Bispo de Setúbal presidiu à Eucaristia do Jubileu dos Migrantes na diocese, no Santuário de Cristo Rei, e pediu que quem chega ao país não seja utilizado como uma «bola de pingue-pongue» nos «debates político-partidários»

Almada, 28 set 2025 (Ecclesia) – O cardeal D. Américo Aguiar afirmou hoje, no Santuário de Cristo Rei, em Almada, que espera que a nova lei dos estrangeiros não seja alheia ao facto de Portugal estar historicamente ligado aos movimentos migratórios.
“Nós próprios temos uma marca profunda de procura no estrangeiro, ao longo dos séculos, de melhores condições de vida, de sonhos, de projetos, de realização de família. E, portanto, acho que esta legislação não deve esquecer essa carga histórica, essa herança histórica que significa Portugal no melhor que a gente possa definir”, referiu o bispo de Setúbal.
Setúbal celebrou hoje o Jubileu Diocesano dos Migrantes, no âmbito das celebrações dos 50 anos da diocese, com um programa que incluiu uma Eucaristia presidida por D. Américo Aguiar, no pavilhão do Santuário do Cristo Rei.
Em declarações aos jornalistas no final da Missa, o cardeal foi questionado sobre a nova versão da lei dos estrangeiros, apresentada na passada quarta-feira, expressando que deseja “sempre que qualquer processo legislativo, no fim, seja bom para as pessoas, seja bom para Portugal e para os portugueses”.
“O processo legislativo é muito elástico. E nós temos que fazer sempre um esforço para que, ao longo do tempo, vá melhorando naquilo que é a marca humanizante da legislação”, realçou.
Olhando para a diversidade de culturas presente no território diocesano, o bispo de Setúbal sublinhou que a “questão dos migrantes nunca foi um problema” em Setúbal, mas “uma oportunidade de aproximação”, de conhecimento, de amar e respeitar o outro.
“Não é propriamente qualquer coisa que nos deva atormentar. O que deve atormentar, sim, é a porventura à dificuldade pessoal, que eu possa ter ou não, de olhar para o outro e reconhecê-lo como irmão”, assinalou.
D. Américo Aguiar alertou para a exploração que os migrantes acabam por ser alvo, defendendo que são necessárias regras que signifiquem” maior respeito por aqueles que vêm” ao encontro de Portugal.
“Se fosse viável, se fosse possível, [receber] todos [os migrantes], sem qualquer tipo de constrangimento, era bonito e era simpático, mas isso não é verdade, não é possível”, indicou.
O cardeal considera que Portugal e restantes países da Europa e do mundo devem olhar para o movimento migrante como “uma oportunidade, com carinho, com amor, com reciprocidade e não como um problema”.
E muito menos, como acontece nos tempos que vivemos, como uma bola de pingue-pongue naquilo que são os debates político-partidários que não ajudam a encaixar nem a refletir livremente o assunto, porque depois fica refém ou da direita ou da esquerda ou de radicalismos.
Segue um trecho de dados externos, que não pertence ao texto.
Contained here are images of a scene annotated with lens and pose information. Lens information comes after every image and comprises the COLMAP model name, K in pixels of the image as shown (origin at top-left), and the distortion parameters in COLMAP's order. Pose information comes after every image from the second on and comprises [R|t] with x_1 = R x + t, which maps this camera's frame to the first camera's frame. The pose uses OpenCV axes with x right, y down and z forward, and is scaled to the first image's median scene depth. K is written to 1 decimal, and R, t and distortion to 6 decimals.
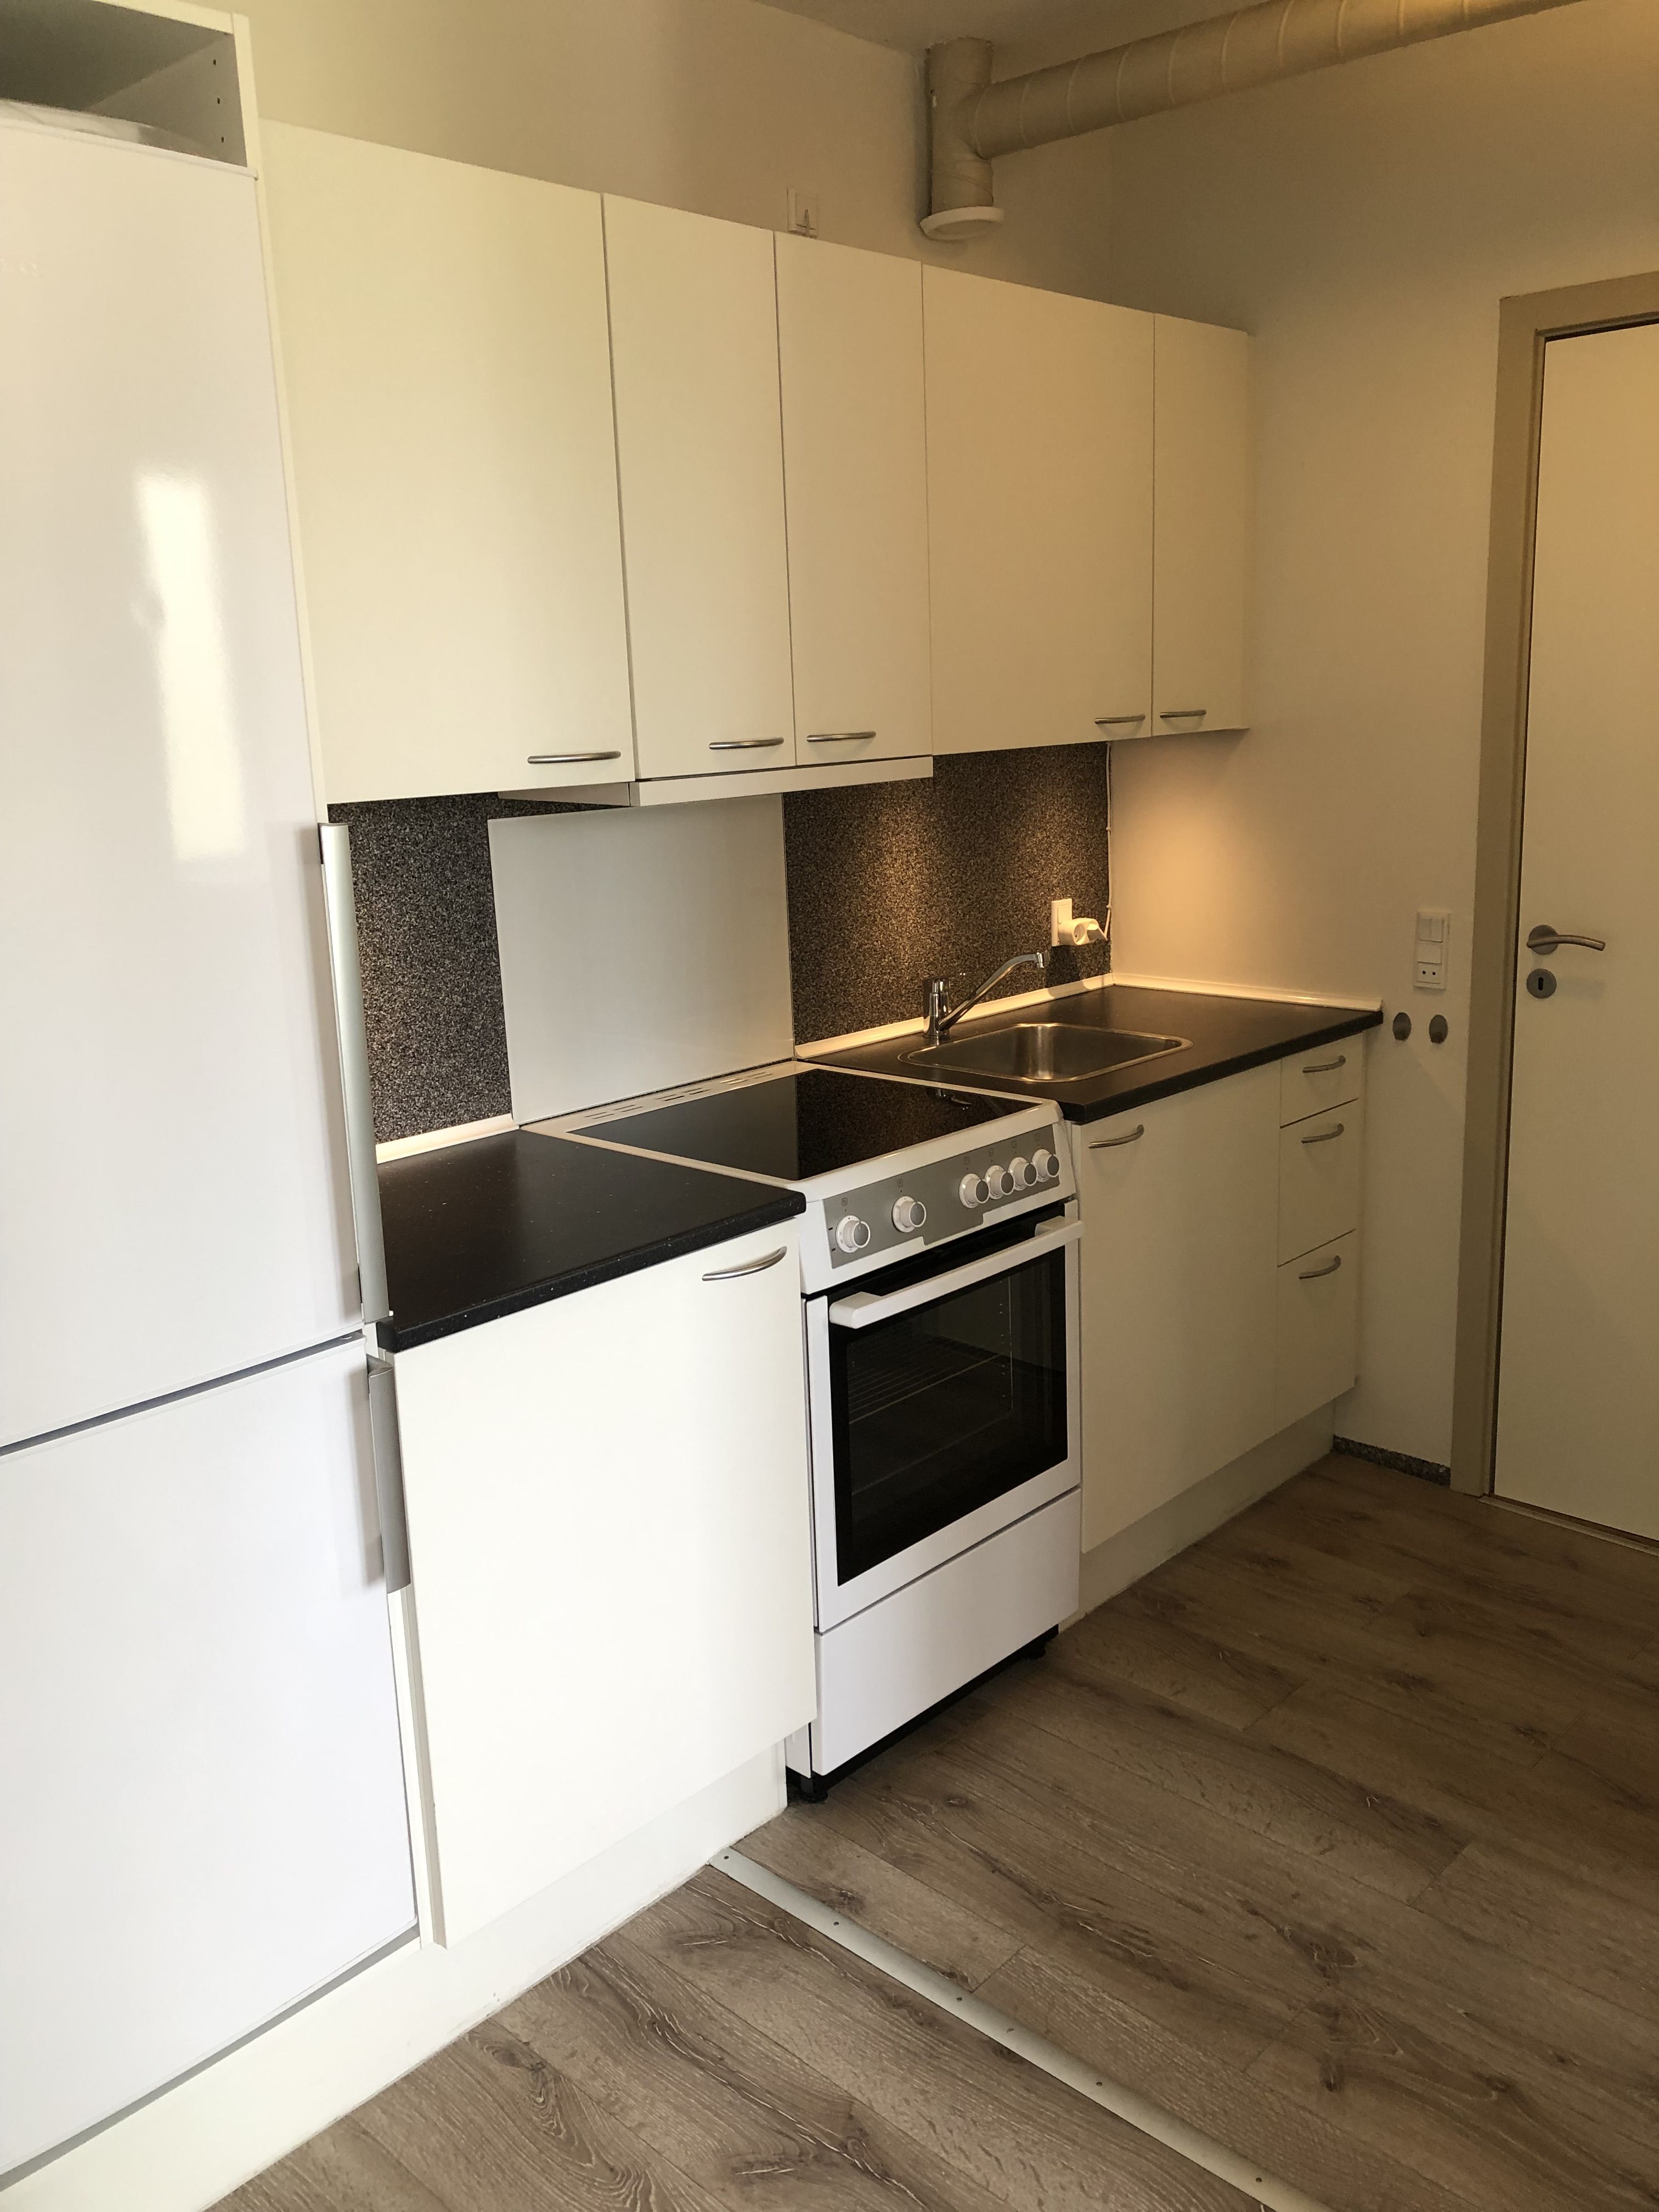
lens RADIAL K [[1876.3, 0, 829.5], [0, 1876.3, 1106.0], [0, 0, 1]] dist [0.066103, -0.010707]
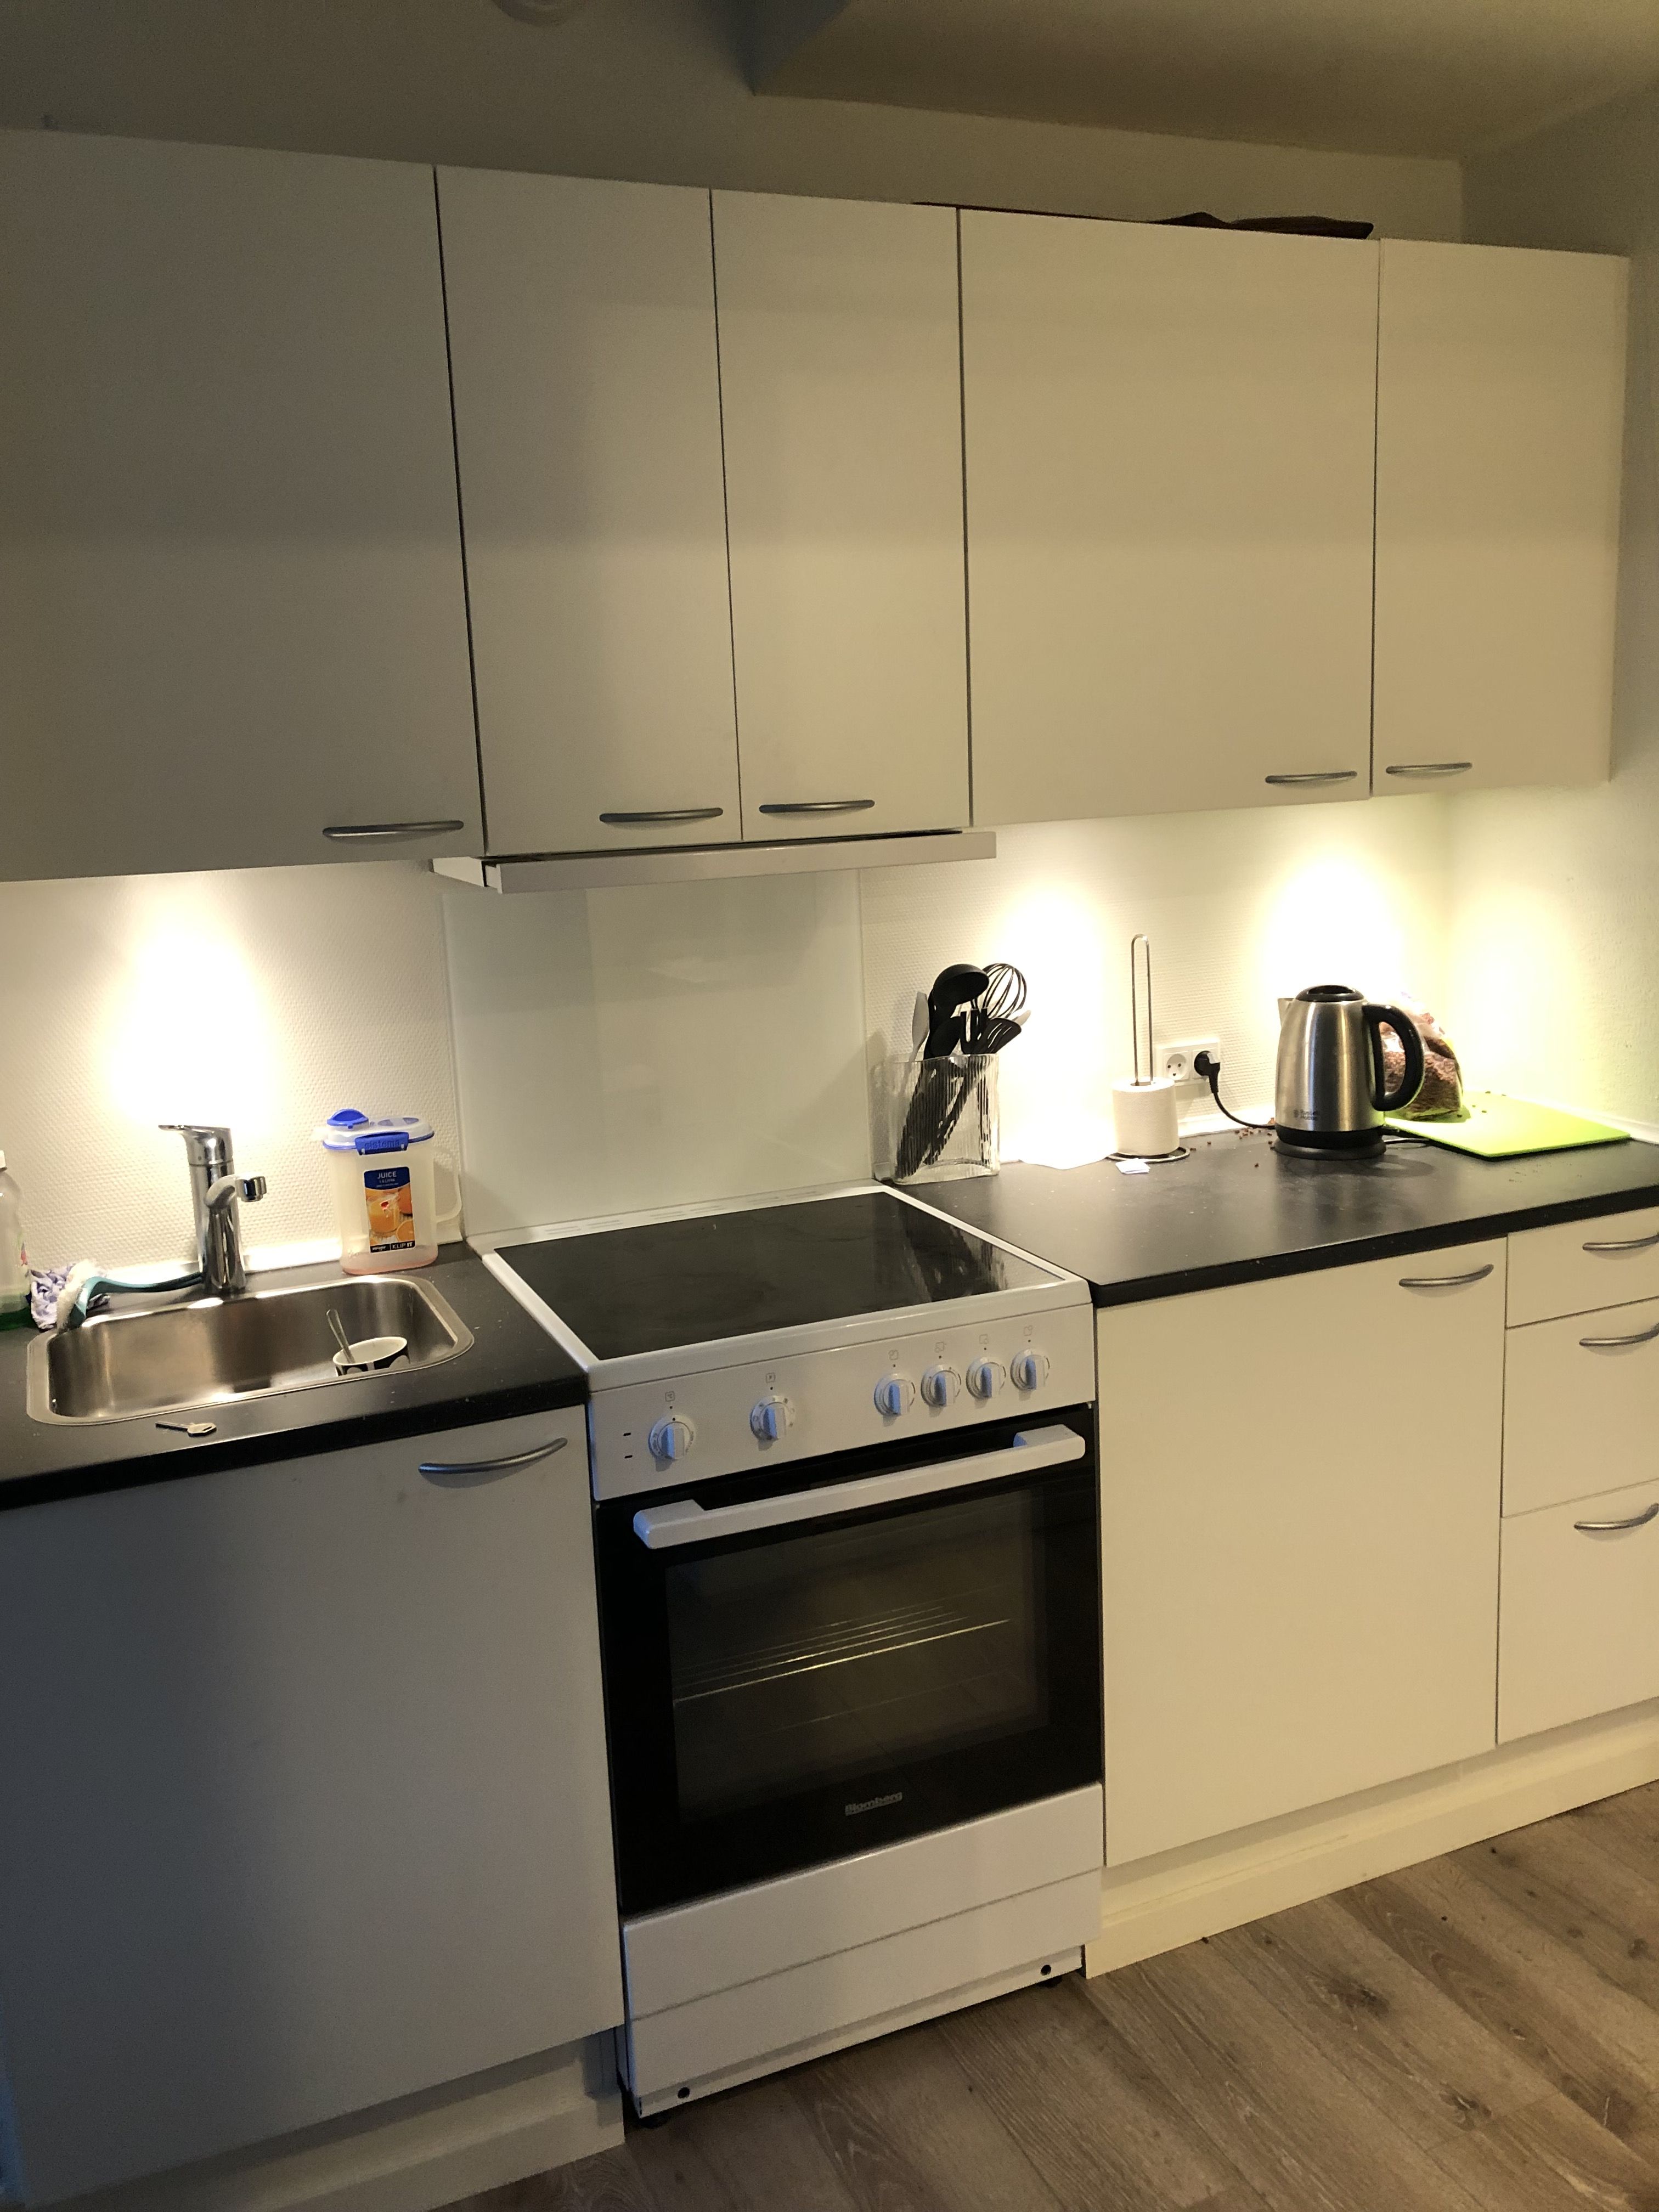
lens RADIAL K [[1797.6, 0, 827.4], [0, 1797.6, 1173.6], [0, 0, 1]] dist [-0.005998, -0.005822]
pose [[0.913083, 0.097470, -0.395954, 0.301456], [-0.084550, 0.995164, 0.049998, -0.069969], [0.398913, -0.012175, 0.916908, 0.260531]]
Isso não resolve o problema de ninguém”, vincou.
Com a aproximação das eleições autárquicas, marcadas para 12 de outubro, o bispo de Setúbal apela aos candidatos que tenham sempre em conta que migrantes são pessoas e não números, estatísticas, etnias ou raças.
“Estamos a falar de pessoas. E a partir daí tentarmos legislar com uma raiz judaico-cristã, cristã católica, humanizante, de maneira a tentarmos decidir aquilo que for o melhor para essas populações”, enfatizou.

A coordenadora do Secretariado da Pastoral das Migrações de Setúbal, Tânia Moreira, também participou na celebração e, aos jornalistas, deu conta que atualmente os principais desafios que os migrantes enfrentam no território são a o acesso à habitação e a documentação.
“Nós [Igreja] não temos, se calhar, a capacidade de resolver os problemas em si, mas temos muitos polos, tem alguns centros, tem algumas paróquias que conseguem orientar, encaminhar, muitas vezes esclarecer, ensinar e guiar o caminho”, explicou.
Sobre a relação entre a insegurança e os imigrantes, levantada por alguns grupos e políticos, Tânia Moreira realça que tal não responde à realidade e que Igreja tem o papel fundamental de mostrar que ao conhecer o próximo se está perante um irmão.
Nós não temos que ter medo das pessoas e temos que ter a capacidade de ir contra e de argumentar contra este discurso, dizendo que nós, a partir do momento que conhecemos o próximo, vemos que é um ser igual a nós. Podemos ter uma cor de pele diferente, os olhos diferentes, vestirmos de formas diferentes, mas no fundo somos todos iguais”, disse.